Security follows a weakest link approach. With your aquarium enthusiasts forum that weakest link would be shared passwords between that forum and other, more important sites.
It's also important to remember that grabbing a password for a higher-value property is only one kind of attack. An attacker could use a compromised account to log in to the aquarium forum and subtly post malware infected links (or change existing links after other members have validated the original one). They can use the account for social engineering ("Hey guys, I'm sorry it's off topic, but my son has cancer and we're having trouble paying the bills, can you please donate here?") - etc. This will hit a large audience of often less technically sophisticated targets, in what for these small hobbyist sites is often a high-trust environment. All without crossing the boundary of the compromised site.
Why doesn't the browser hash the inputs for all password fields, then compare them when attempting to submit a form, and alert the user that they are doing something insecure?
Besides issues like requiring javascript or something, its usually not a useful step. The hash of the password can be stolen just as easily as the password itself. You've just made a new password.
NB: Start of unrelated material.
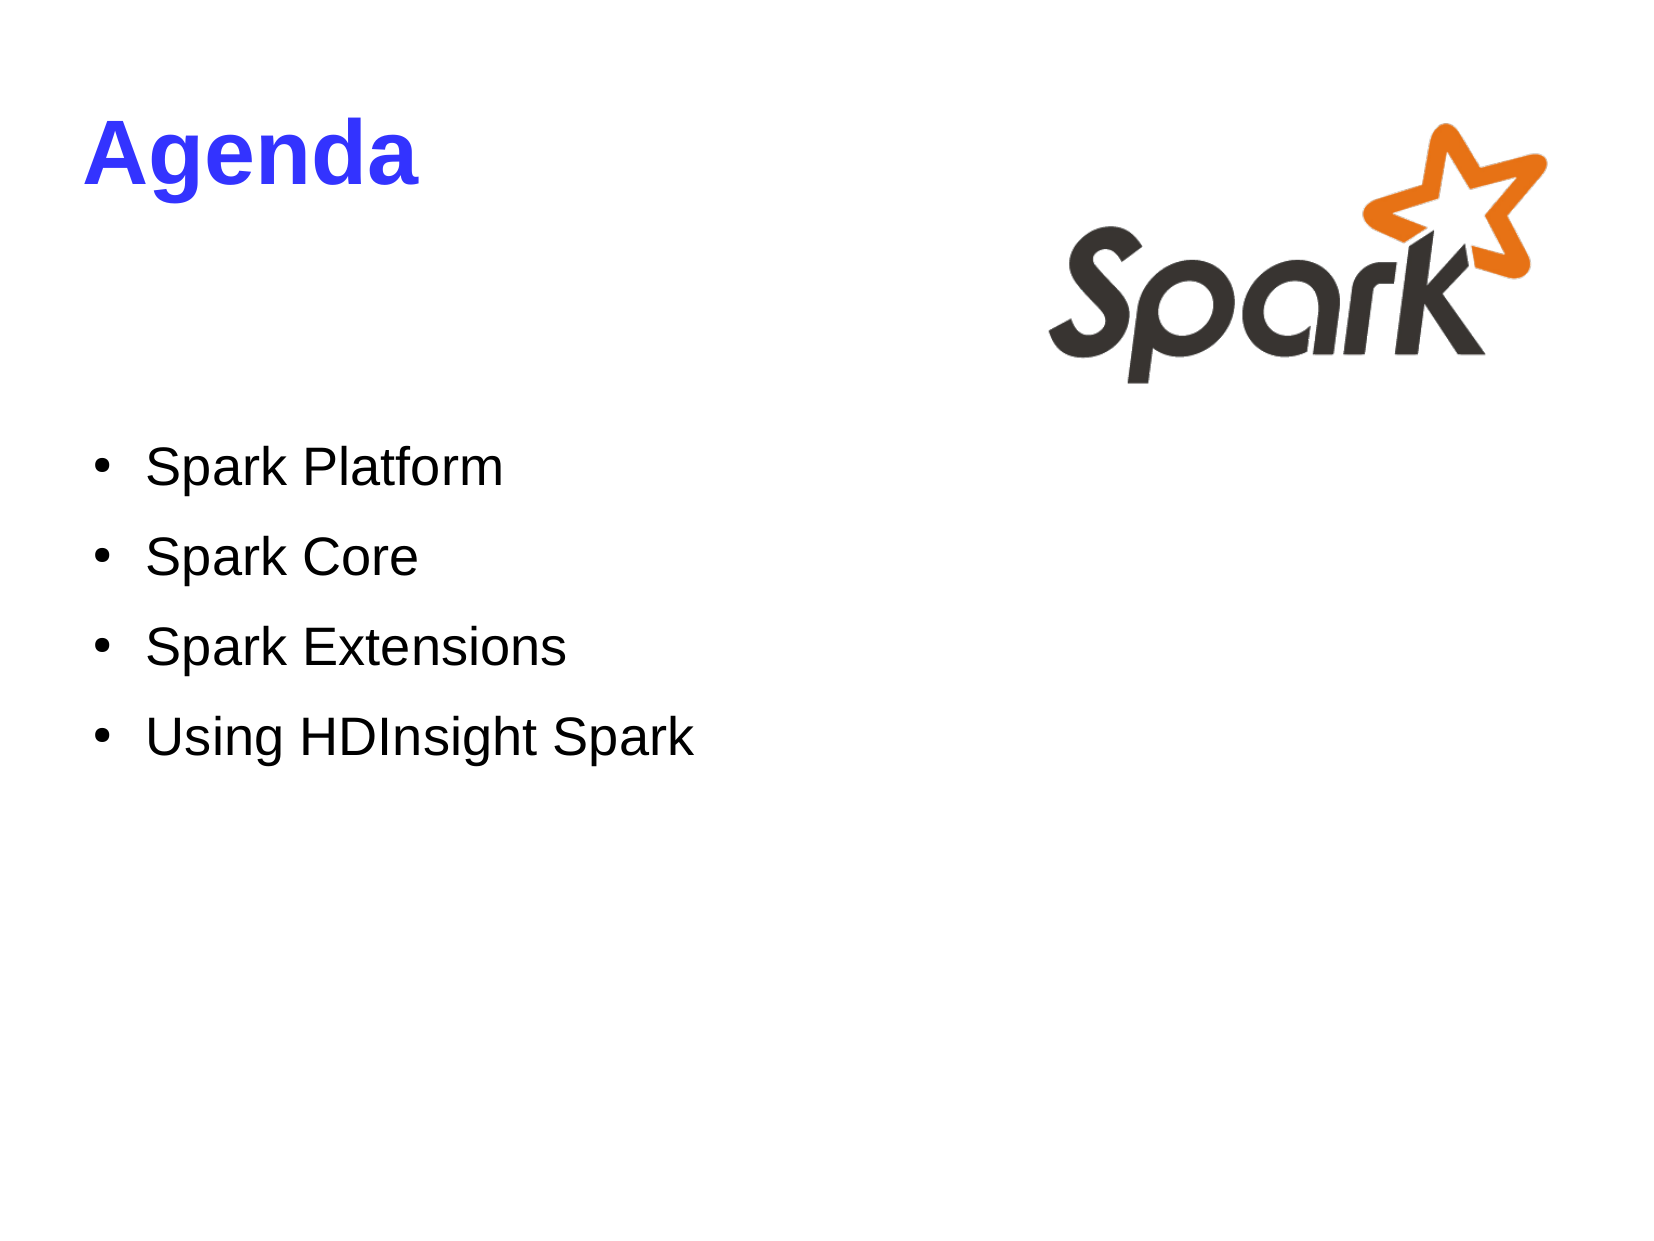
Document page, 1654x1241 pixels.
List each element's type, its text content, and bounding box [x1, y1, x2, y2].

picture [840, 119, 1654, 481]
list Spark Platform Spark Core Spark Extensions Using HDInsight Spark [75, 436, 1564, 796]
title Agenda [82, 49, 1571, 257]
If you salt the password with the url, all you've done is made a unique password per website which is what you were supposed to be doing anyway.
The point was for the browser to warn the end user about password re-use.
The browser doesn't need javascript to see the contents of a password field, or to show an indicator in the browser's chrome. It's the browser.
If you salt the password with the url, all you've done is made a unique password per website which is what you were supposed to be doing anyway.
Note that browsers can already store password lists (ex: Chrome settings, search manage passwords). There would just be an extra step to compare those passwords together.
Because my passwords for google.com, gmail.com, youtube.com, and google.co.uk are exactly the same, and the browser has no way of knowing that that's okay.
(Google specifically has probably rerouted everything through google.com these days, but the general problem exists.)
The also require the server to provide a list of Origins that are valid for the protocol, if the domain your logging into is not in the list, the challenge of the server will not be signed. Its called AppID in the protocol.